Sudan’s Darfur rebel SLM set to split
Nov 2, 2005 (KHARTOUM) — The largest rebel group in Sudan’s war-torn Darfur region appeared set to split Wednesday, as its more militant wing readied to elect new leaders at a meeting boycotted by the incumbent president.
“There will be an election for new leaders,” Mahjub Hussein, a London-based spokesman for the Sudan Liberation Movement (SLM), told AFP from the meeting venue in rebel-held Darfur near the central region of Kordofan.
Hussein represents the hardline faction of the SLM led by Secretary General Minni Arko Minawi, which organized the conference attended by thousands of Darfuris, some 800 delegates and a handful of foreign observers.
Organizers called the gathering in order to discuss reconstructing the group, plot a new strategy for the future and try to sort out differences between Minawi and incumbent chairman Abdelwahed Mohamed al-Nur.

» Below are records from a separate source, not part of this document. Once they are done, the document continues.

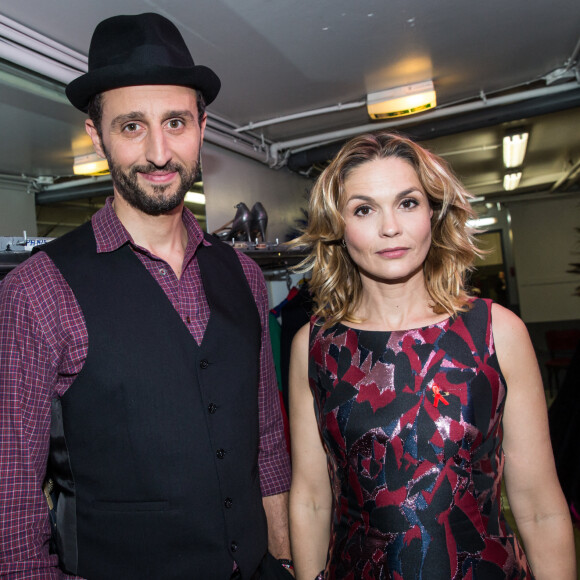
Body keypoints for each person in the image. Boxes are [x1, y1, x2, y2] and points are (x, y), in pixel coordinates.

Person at [0, 12, 293, 579]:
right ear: (96, 134)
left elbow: (268, 448)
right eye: (133, 126)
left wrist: (280, 559)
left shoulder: (245, 275)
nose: (160, 153)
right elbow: (11, 510)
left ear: (203, 126)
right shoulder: (35, 291)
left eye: (176, 122)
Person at [288, 131, 575, 579]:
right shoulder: (316, 345)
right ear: (338, 228)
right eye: (364, 209)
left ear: (433, 214)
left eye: (407, 203)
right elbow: (310, 497)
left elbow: (540, 507)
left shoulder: (496, 331)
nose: (390, 227)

Nur arrived in Darfur a few days before the meeting opened, but decided not to travel to the venue.
“I do not know why he’s refusing to come,” Hussein said.
The chairman’s supporters said he had not been consulted in advance.
“Nur is boycotting the meeting which is bound to fail since it was not convened with our accord,” one of his aides, Ahmed Mohamed Jibril, said.
The meeting was supposed to reconcile the two factions ahead of a new round of African Union-sponsored peace negotiations between the rebels and the government in Abuja, Nigeria, on November 21.
Nur participated in the talks in Abuja which adjourned in October. Minawi boycotted the round and rejected its conclusions.
Observers said the infighting threatened to increase the level of insecurity in the region and hamper efforts to find a peaceful settlement to the Darfur conflict that has been raging on for the past 32 months.
“Unless reversed, the slow implosion of the rebel movements threatens to extend the tragic situation in Darfur indefinitely,” the Brussels-based think-tank, the International Crisis Group (ICG), warned in a report last month.
“As long as the rebels, the (Sudan Liberation Army) SLA in particular, remain divided and the fighting in Darfur continues, there is little hope for real success at the African Union (AU)-sponsored peace talks in Abuja, since the government is likely to exploit and exacerbate rebel weaknesses at the table,” it added.
Hussein downplayed international concern about rifts within the SLA, the military wing of the SLM.
“The SLA remains united,” he said.
These concerns, he added, “are unfounded because Nur does not have the support of the military.”
Many have also warned that should the SLM conference elect a new leader and oust Nur, he may decide to form a splinter faction, further complicating the situation in the region, but Minawi’s group appeared unconcerned.
“I believe anyone has the right to establish an organization,” Hussein said.
Participants at the conference are due to vote for new leaders later in the day in an election that seems set to topple the internationally recognized leader of the SLM from the driver’s seat.
The ouster of the Islamist-leaning, yet moderate Nur could also escalate tensions with the militarily inferior Justice and Equality Movement (JEM), which Nur has been courting and wanted on his side.
“Discord within and between the rebel movements also needs to be resolved if there is to be a chance for lasting peace,” the ICG noted.
The SLM and JEM launched an armed rebellion against Khartoum in early 2003, demanding greater political and economy from the central government.
Successive rounds of AU-sponsored peace talks have so far failed to end the conflict, which has left some 300,000 people dead and displaced nearly 2.6 million.